Blue light eliminates community-acquired methicillin-resistant Staphylococcus aureus in infected mouse skin abrasions

Abstract

Background and objective: Bacterial skin and soft tissue infections (SSTI) affect millions of individuals annually in the United States. Treatment of SSTI has been significantly complicated by the increasing emergence of community-acquired methicillin-resistant Staphylococcus aureus (CA-MRSA) strains. The objective of this study was to demonstrate the efficacy of blue light (415 ± 10 nm) therapy for eliminating CA-MRSA infections in skin abrasions of mice.

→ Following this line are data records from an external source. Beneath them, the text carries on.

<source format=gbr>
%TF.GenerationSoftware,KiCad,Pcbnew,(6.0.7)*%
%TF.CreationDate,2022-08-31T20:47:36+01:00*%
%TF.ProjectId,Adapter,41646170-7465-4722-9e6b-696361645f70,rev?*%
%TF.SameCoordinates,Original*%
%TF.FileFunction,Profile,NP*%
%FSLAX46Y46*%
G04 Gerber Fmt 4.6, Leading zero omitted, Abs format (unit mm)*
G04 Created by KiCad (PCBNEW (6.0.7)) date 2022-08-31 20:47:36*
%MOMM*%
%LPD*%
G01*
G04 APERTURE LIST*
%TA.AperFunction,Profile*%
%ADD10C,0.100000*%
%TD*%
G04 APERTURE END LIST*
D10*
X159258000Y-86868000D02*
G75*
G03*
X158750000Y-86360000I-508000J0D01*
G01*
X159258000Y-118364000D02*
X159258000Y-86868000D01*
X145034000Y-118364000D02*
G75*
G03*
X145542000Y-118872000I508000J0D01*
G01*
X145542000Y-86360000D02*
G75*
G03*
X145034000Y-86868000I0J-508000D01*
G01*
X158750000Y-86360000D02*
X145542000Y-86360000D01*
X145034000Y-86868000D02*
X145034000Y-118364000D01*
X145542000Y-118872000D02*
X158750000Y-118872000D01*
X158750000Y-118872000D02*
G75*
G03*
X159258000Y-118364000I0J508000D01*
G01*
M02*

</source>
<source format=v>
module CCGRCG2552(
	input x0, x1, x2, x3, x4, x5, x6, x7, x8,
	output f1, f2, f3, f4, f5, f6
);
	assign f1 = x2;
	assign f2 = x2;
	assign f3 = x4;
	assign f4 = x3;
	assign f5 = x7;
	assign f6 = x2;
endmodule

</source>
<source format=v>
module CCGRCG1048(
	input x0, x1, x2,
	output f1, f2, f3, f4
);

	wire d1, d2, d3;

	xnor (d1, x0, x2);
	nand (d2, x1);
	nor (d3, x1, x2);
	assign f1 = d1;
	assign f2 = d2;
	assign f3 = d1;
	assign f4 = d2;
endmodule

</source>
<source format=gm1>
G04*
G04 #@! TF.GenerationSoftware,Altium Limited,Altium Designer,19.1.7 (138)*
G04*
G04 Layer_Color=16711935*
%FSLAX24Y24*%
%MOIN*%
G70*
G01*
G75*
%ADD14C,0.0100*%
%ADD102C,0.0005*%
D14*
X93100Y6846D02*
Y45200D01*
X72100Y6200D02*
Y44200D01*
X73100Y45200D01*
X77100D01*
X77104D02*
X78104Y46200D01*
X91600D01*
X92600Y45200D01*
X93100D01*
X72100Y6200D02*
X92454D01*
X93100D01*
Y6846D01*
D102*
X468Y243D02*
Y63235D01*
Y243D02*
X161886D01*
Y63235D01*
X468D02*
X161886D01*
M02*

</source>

Methods: The susceptibilities of a CA-MRSA strain (USA300LAC) and human keratinocytes (HaCaT) to blue light inactivation were compared by in vitro culture studies. A mouse model of skin abrasion infection was developed using bioluminescent USA300LAC::lux. Blue light was delivered to the infected mouse skin abrasions at 30 min (acute) and 24 h (established) after the bacterial inoculation. Bioluminescence imaging was used to monitor in real time the extent of infection in mice.

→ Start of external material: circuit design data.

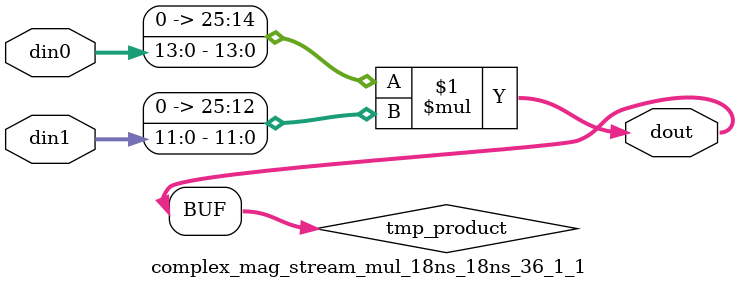
<source format=v>

`timescale 1 ns / 1 ps

 module complex_mag_stream_mul_18ns_18ns_36_1_1(din0, din1, dout);
parameter ID = 1;
parameter NUM_STAGE = 0;
parameter din0_WIDTH = 14;
parameter din1_WIDTH = 12;
parameter dout_WIDTH = 26;

input [din0_WIDTH - 1 : 0] din0; 
input [din1_WIDTH - 1 : 0] din1; 
output [dout_WIDTH - 1 : 0] dout;

wire signed [dout_WIDTH - 1 : 0] tmp_product;
























assign tmp_product = $signed({1'b0, din0}) * $signed({1'b0, din1});











assign dout = tmp_product;





















endmodule

</source>
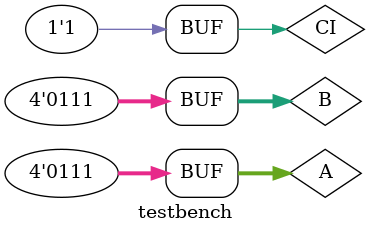
<source format=v>
`timescale 1ns / 1ps


module testbench();
     reg   [3:0] A,B;
     reg   CI;
     wire  [4:0] S;
     adder A1(A,B,CI,S);
     initial
          begin
               A=4'd0;B=4'd0;CI=1'b0;
               #10 A=4'd3;B=4'd4;CI=1'B0;
               #10 A=4'd2;B=4'd5;CI=1'b1;
               /**
               #10 A=4'd9;B=4'd9;CI=1'b1;
               9->1001
               */
               #10 A=4'd7;B=4'd7;CI=1'b1;
          end
     
endmodule

</source>
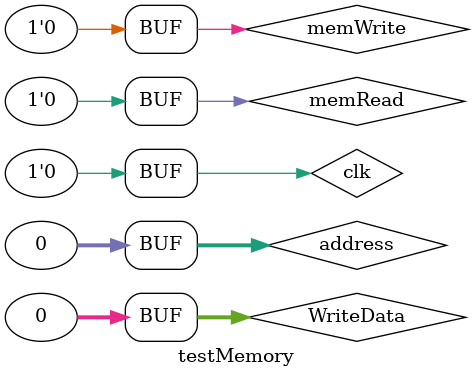
<source format=v>
module testMemory();
  reg clk, memRead, memWrite;
	reg [31:0] address;
	reg [31:0] WriteData; 
	wire [31:0] ReadData;
  memory #(32) mem(memRead, memWrite, address, WriteData, ReadData);
  initial begin 
    #100
      clk = 0;
      memRead = 0; 
      memWrite = 0; 
      address = 32'b0; 
    #100
      memRead = 1; 
    #100
      WriteData = 32'd12; 
    #100 
      memRead = 0; 
    #100 
      memWrite = 1; 
    #100 
      memWrite = 0; 
    #100 
      WriteData = 32'b0;
  end
endmodule
</source>
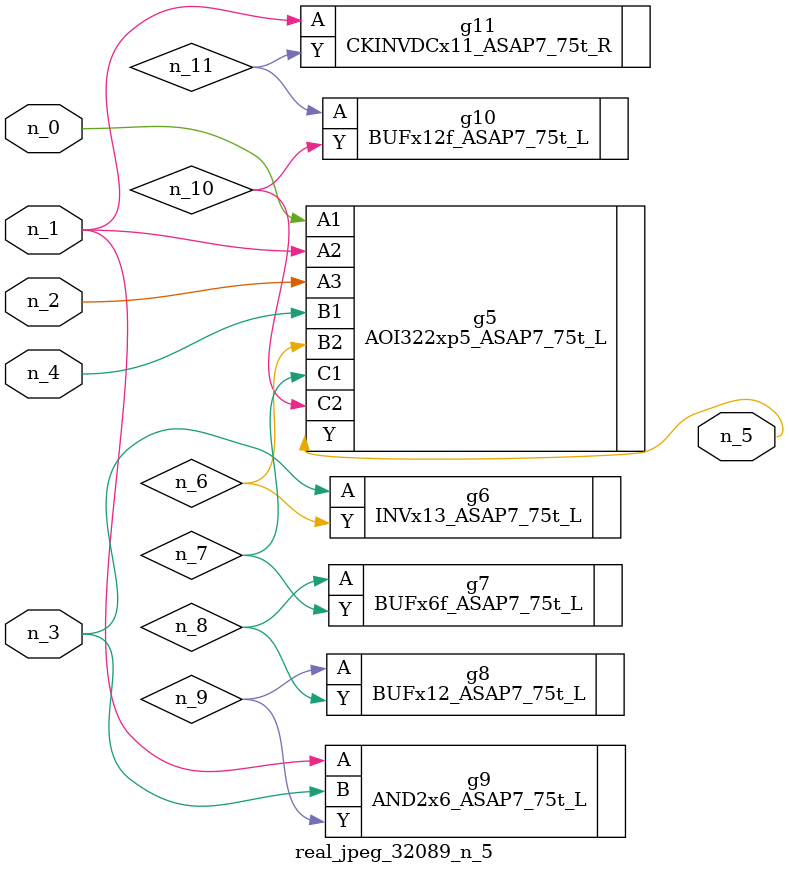
<source format=v>
module real_jpeg_32089_n_5 (n_4, n_0, n_1, n_2, n_3, n_5);

input n_4;
input n_0;
input n_1;
input n_2;
input n_3;

output n_5;

wire n_8;
wire n_11;
wire n_6;
wire n_7;
wire n_10;
wire n_9;

AOI322xp5_ASAP7_75t_L g5 ( 
.A1(n_0),
.A2(n_1),
.A3(n_2),
.B1(n_4),
.B2(n_6),
.C1(n_7),
.C2(n_10),
.Y(n_5)
);

AND2x6_ASAP7_75t_L g9 ( 
.A(n_1),
.B(n_3),
.Y(n_9)
);

CKINVDCx11_ASAP7_75t_R g11 ( 
.A(n_1),
.Y(n_11)
);

INVx13_ASAP7_75t_L g6 ( 
.A(n_3),
.Y(n_6)
);

BUFx6f_ASAP7_75t_L g7 ( 
.A(n_8),
.Y(n_7)
);

BUFx12_ASAP7_75t_L g8 ( 
.A(n_9),
.Y(n_8)
);

BUFx12f_ASAP7_75t_L g10 ( 
.A(n_11),
.Y(n_10)
);


endmodule
</source>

Results: USA300LAC was much more susceptible to blue light inactivation than HaCaT cells (p=0.038). Approximately 4.75-log10 bacterial inactivation was achieved after 170 J/cm(2) blue light had been delivered, but only 0.29 log10 loss of viability in HaCaT cells was observed. Transmission electron microscopy imaging of USA300LAC cells exposed to blue light exhibited disruption of the cytoplasmic content, disruption of cell walls, and cell debris. In vivo studies showed that blue light rapidly reduced the bacterial burden in both acute and established CA-MRSA infections. More than 2-log10 reduction of bacterial luminescence in the mouse skin abrasions was achieved when 41.4 (day 0) and 108 J/cm(2) (day 1) blue light had been delivered. Bacterial regrowth was observed in the mouse wounds at 24 h after the blue light therapy.

Conclusions: There exists a therapeutic window of blue light for bacterial infections where bacteria are selectively inactivated by blue light while host tissue cells are preserved. Blue light therapy has the potential to rapidly reduce the bacterial load in SSTI.

FIG. 1.

Hematoxylin and eosin (H&E) stained histology of representative BALB/c mouse skin. (A) Intact skin. (B) Partial thickness skin abrasion. Scale bars: 20 μm.

FIG. 2.

In vitro cell survival curves of USA300 LAC::lux and human keratinocyte (HaCaT) cells in response to blue light irradiation. Bars: standard deviation.

FIG. 3.

Transition electron microscopy (TEM) images of (panel A) untreated and (panel B) blue light treated methicillin-resistant Staphylococcus aureus (MRSA) cells. Arrows, disruption of cytoplasmic contents; asterisks, cell debris; oval, disruption and breakage of bacterial cell wall. Bars: 500 μm.

FIG. 4.

Blue light prophylaxis and treatment of community-acquired methicillin-resistant Staphylococcus aureus (CA-MRSA) infections in mouse skin abrasions. (A) Successive bacterial luminescence images of a representative mouse skin abrasion infected with 3×10⁶ colony-forming units (CFU) of USA300 LAC::lux and exposed to 41.4 J/cm² blue light at 30 min (day 0) after bacterial inoculation (top row). Corresponding images of a MRSA infected representative mouse skin abrasion kept in the dark for the amount of time necessary to deliver blue light to the treated mice. (B) Dose response curves showing mean fraction of luminescence remaining from both blue light treated mice (n=4) and dark control mice (n=4). Bars are SD. *p<0.5; ***p<0.001 versus dark controls.

FIG. 5.

(A) Successive bacterial luminescence images of a representative mouse skin abrasion infected with 3×10⁵ CFU of USA300 LAC::lux and exposed to 108 J/cm² blue light at 24 h (day 1) after bacterial inoculation (top row). Corresponding images from a dark control mouse at day 1 kept in the dark for the equivalent period of time. (B) Dose response curves showing mean fraction of luminescence remaining from both blue light treated mice (n=4) and dark control mice (n=4). Bars are SD. *p<0.5; ***p<0.001 versus dark controls.